Editorial

In April and May of this year a number of New Zealand artists and writers - some of them assisted by The Queen Elizabeth II Arts Council-went over to Australia to attend the Fourth Biennale of Sydney. 

This festival had its satisfying exhibitions and performances; and its moments of high comedy - such as the removal of a painting by the Chilean/ Australian Juan Davila by the Sydney police from a small gallery in Paddington. One can imagine one of the latter, like the policeman who was sent to inspect paintings by D. H. Lawrence, writing in his notebook the comment 'very rude'. Davila's painting can be seen reproduced in the lavish official catalogue to the Biennale. 

In this issue we publish reports from Roger Blackley, Peter Wells and Denys Watkins, on work to be seen, with some impressions of what it was like to be in Sydney for this cultural blockbuster. It was generally admitted that the New Zealanders looked good in the context of an international forum: which brings up again the whole matter of 'The Trans-Tasman Tie-Up'. The time now seems ripe for a comprehensive exhibition of current New Zealand painting, sculpture, photography et al to be shown in Australia - throughout the public galleries, and/or in some of the sympathetic university venues. Selection of works for such an exhibition should not be of the 'official' kind, or on the basis of a simplistic notions of egalitarianism, or made to prove a point: but be entrusted to a non-partisan person or persons with taste and flair. (One recalls pioneering exhibitions of contemporary New Zealand art selected similarly and shown at The Auckland City Art Gallery in simpler and happier times.)

Work by individual artists has of course been seen in Australia before now: in dealer galleries; and, for instance, in 1978 at The Mildura Sculpture Triennial (the contribution of the seven New Zealand artists who showed there was surveyed by Nicholas Spill in Art New Zealand 12). But we envisage a big exhibition, covering a broad scope, shown prominently, with maximum publicity and an excellent catalogue. Also in this issue we continue our coverage of New Zealand cinema with Roger Horrocks's survey of Twenty Years of Experimental Films; as well as an interview by William Dart with Sam Pillsbury, director of The Scarecrow; and a preview by Rosemary Hemmings of the new film by Geoff Steven and John Maynard, presently being edited, Strata.

There is an article by Anne Kirker on John Drawbridge; and the second half of Ann Calhoun's researches covering two Wellington entrepreneurs of the 'thirties: on Mary Murry Fuller.

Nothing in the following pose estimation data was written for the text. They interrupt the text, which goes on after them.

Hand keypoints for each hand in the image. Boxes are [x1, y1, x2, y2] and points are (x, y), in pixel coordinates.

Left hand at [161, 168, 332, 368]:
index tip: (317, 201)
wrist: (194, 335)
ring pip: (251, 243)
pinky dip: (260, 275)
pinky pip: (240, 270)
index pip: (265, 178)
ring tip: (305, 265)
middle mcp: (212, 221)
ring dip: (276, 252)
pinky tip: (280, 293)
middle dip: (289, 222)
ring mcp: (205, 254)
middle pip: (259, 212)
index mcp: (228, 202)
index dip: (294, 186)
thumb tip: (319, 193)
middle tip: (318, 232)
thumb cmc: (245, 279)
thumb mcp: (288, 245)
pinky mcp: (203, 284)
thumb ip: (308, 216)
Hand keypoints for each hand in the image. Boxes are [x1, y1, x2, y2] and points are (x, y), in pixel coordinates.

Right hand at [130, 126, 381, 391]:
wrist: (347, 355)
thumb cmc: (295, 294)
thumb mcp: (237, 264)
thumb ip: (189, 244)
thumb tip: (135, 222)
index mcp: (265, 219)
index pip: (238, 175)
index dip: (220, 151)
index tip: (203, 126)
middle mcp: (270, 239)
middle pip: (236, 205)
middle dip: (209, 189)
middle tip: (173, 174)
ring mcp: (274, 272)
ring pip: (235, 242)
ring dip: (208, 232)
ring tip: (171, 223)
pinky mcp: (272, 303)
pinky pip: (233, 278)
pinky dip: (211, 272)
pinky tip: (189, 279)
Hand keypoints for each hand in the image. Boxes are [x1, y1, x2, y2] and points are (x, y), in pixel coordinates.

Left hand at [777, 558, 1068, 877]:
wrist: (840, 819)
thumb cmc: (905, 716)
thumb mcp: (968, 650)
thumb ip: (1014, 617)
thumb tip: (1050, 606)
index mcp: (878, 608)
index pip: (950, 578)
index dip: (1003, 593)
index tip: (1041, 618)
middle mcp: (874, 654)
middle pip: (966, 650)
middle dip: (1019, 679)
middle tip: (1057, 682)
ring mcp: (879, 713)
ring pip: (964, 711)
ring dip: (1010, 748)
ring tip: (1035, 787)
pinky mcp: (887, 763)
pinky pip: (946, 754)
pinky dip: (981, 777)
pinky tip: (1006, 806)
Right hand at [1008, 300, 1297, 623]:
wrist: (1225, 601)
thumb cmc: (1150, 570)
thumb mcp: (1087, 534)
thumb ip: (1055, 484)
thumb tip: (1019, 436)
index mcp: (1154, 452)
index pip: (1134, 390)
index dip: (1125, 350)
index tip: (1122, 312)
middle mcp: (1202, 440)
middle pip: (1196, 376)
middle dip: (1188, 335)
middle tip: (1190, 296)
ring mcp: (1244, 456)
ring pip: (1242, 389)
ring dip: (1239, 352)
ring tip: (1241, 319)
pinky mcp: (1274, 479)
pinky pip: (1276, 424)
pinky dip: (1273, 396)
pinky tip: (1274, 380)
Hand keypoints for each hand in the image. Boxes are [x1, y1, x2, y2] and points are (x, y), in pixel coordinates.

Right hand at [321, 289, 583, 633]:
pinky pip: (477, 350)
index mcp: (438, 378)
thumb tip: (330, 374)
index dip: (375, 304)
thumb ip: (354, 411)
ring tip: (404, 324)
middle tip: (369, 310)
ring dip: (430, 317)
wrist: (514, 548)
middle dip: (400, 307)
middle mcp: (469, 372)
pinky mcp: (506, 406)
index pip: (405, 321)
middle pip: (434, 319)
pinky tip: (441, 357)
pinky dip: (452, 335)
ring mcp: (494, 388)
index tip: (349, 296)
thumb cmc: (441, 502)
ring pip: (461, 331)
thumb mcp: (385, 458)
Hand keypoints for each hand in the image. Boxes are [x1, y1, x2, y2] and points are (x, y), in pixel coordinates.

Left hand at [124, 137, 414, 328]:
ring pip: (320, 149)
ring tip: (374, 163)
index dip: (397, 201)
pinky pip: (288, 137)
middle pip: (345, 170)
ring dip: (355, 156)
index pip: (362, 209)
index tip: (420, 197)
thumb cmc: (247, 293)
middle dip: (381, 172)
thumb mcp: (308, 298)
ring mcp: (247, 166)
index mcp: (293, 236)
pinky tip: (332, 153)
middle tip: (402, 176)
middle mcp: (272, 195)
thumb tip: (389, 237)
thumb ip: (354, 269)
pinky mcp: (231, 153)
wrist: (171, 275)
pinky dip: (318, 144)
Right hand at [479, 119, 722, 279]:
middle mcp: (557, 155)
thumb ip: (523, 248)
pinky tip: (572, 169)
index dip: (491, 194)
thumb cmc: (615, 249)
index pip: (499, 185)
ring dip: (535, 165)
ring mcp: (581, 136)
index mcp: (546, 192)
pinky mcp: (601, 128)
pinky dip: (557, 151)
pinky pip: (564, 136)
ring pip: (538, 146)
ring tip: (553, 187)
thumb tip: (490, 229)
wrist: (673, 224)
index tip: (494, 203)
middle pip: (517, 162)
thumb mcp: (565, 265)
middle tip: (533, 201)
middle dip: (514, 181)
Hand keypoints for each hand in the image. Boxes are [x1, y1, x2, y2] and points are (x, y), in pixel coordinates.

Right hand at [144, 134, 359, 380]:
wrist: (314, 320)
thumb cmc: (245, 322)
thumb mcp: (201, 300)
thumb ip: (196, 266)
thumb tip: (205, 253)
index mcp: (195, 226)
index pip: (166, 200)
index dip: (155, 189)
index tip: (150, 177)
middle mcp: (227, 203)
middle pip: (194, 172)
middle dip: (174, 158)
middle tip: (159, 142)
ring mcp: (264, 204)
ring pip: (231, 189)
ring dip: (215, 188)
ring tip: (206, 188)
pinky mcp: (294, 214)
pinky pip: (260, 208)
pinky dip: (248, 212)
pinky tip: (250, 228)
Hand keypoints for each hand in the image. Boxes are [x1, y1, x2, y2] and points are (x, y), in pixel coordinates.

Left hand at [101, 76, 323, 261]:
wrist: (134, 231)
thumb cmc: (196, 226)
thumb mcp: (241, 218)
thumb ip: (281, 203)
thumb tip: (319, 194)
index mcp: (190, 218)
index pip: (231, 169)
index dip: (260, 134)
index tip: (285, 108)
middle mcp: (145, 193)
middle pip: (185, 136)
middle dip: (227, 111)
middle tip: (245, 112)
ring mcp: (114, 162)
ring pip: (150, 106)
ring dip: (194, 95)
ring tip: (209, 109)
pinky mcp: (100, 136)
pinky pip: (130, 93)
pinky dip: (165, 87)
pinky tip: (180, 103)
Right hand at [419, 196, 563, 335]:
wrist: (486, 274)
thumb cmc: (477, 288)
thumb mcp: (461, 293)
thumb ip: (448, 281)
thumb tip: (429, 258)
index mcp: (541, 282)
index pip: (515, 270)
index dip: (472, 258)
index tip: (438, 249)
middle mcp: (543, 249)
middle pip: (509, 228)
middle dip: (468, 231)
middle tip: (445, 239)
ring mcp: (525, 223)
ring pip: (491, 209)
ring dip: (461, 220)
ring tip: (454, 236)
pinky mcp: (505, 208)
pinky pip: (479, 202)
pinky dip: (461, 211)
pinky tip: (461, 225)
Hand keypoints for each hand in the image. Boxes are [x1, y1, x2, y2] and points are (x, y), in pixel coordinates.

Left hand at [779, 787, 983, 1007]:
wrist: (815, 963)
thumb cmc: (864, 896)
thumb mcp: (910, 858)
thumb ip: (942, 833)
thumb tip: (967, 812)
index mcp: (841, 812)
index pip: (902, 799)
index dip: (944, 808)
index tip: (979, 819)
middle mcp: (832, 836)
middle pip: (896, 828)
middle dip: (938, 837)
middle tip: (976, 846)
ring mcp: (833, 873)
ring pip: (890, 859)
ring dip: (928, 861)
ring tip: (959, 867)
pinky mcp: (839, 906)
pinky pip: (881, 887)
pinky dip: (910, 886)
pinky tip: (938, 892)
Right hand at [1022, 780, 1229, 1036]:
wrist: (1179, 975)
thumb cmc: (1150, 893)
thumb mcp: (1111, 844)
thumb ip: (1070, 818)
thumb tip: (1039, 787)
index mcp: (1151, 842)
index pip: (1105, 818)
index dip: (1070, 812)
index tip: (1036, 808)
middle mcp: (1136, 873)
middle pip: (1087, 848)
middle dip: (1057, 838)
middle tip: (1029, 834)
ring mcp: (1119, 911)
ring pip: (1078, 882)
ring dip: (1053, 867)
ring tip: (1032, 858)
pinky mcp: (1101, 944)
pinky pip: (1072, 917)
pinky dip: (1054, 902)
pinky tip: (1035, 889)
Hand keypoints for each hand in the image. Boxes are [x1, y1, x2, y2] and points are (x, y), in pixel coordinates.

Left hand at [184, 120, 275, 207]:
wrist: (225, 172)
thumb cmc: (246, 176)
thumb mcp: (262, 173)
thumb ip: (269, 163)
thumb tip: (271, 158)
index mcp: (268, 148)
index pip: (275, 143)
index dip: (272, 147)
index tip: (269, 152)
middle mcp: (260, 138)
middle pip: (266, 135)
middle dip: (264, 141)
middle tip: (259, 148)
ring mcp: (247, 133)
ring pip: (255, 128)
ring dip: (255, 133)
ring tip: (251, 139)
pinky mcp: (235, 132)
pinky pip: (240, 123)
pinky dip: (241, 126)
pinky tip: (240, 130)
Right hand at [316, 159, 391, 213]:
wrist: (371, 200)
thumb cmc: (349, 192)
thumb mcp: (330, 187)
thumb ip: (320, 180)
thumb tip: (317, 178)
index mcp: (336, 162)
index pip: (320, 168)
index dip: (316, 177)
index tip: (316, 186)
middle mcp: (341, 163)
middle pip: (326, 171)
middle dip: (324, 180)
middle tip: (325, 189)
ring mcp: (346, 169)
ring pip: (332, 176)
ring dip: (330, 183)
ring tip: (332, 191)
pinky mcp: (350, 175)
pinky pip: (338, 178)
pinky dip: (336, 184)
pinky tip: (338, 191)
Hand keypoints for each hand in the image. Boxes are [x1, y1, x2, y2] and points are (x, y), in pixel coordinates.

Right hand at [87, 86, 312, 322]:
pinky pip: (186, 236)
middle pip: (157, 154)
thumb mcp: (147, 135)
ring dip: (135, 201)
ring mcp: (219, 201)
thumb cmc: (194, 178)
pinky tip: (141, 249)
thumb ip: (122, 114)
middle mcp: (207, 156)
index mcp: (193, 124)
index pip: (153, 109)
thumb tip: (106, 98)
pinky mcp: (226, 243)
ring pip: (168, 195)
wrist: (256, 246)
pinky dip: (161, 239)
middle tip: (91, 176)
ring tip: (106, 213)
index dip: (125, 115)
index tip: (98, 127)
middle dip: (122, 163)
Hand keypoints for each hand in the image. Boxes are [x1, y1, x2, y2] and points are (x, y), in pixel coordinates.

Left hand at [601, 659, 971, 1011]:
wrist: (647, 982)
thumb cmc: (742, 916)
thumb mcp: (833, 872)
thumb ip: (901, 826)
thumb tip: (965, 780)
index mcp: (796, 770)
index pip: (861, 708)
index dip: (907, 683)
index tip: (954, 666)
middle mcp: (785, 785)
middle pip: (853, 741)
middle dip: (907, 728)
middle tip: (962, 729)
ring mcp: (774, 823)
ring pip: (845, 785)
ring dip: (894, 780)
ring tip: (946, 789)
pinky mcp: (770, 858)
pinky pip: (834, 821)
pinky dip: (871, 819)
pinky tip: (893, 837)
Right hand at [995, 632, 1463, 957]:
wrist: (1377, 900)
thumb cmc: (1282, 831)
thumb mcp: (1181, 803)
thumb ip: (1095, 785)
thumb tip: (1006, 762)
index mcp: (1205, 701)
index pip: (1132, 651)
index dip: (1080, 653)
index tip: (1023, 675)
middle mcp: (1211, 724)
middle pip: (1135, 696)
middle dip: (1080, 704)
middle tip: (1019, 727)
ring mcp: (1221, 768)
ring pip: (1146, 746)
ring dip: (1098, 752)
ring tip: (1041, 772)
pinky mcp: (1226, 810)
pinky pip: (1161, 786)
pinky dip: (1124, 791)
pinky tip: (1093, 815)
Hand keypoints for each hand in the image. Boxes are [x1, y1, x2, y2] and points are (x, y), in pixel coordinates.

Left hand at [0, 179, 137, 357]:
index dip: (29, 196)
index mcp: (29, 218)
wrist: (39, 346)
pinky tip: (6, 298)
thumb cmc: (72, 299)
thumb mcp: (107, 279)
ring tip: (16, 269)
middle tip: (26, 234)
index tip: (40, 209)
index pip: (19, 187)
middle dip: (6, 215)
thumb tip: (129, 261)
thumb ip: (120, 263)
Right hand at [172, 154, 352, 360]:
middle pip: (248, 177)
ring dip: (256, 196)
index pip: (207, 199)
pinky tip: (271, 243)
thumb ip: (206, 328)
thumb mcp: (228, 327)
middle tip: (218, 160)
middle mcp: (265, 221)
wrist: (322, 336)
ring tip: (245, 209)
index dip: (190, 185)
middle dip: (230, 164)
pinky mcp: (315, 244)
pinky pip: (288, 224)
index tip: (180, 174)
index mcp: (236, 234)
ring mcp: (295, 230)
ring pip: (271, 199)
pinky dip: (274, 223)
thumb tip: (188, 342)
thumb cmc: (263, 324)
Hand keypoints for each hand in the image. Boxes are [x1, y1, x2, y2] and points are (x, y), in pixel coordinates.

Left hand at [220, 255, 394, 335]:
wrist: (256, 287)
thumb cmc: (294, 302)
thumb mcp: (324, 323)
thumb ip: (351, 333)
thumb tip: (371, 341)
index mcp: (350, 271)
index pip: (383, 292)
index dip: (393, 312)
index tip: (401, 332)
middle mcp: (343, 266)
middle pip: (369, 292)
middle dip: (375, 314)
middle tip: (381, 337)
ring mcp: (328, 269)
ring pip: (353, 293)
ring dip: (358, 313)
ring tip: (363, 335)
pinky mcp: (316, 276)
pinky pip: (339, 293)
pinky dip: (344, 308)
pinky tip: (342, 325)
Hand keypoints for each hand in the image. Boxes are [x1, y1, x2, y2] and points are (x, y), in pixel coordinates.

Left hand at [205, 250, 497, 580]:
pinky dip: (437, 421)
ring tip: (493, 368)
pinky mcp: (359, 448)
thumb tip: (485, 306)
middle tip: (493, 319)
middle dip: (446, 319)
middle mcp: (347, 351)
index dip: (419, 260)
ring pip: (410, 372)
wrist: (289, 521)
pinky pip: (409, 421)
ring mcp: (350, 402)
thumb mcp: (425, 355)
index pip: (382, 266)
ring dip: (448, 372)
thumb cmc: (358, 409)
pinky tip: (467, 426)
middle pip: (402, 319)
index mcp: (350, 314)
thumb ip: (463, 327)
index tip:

Finally, John Parker contributes a piece on an award that has made an important contribution to ceramic art here: The Fletcher Brownbuilt Pottery Award; and, from Dunedin, R. P. Hargreaves writes on what would seem to be the first lithographs printed in this country: William Mein Smith's drawing of Lyttelton Harbour and Mount Victoria, and a chart of Port Nicholson harbour, printed by the lithographers Jones and Bluett in 1841, and now in the Collection of The Hocken Library.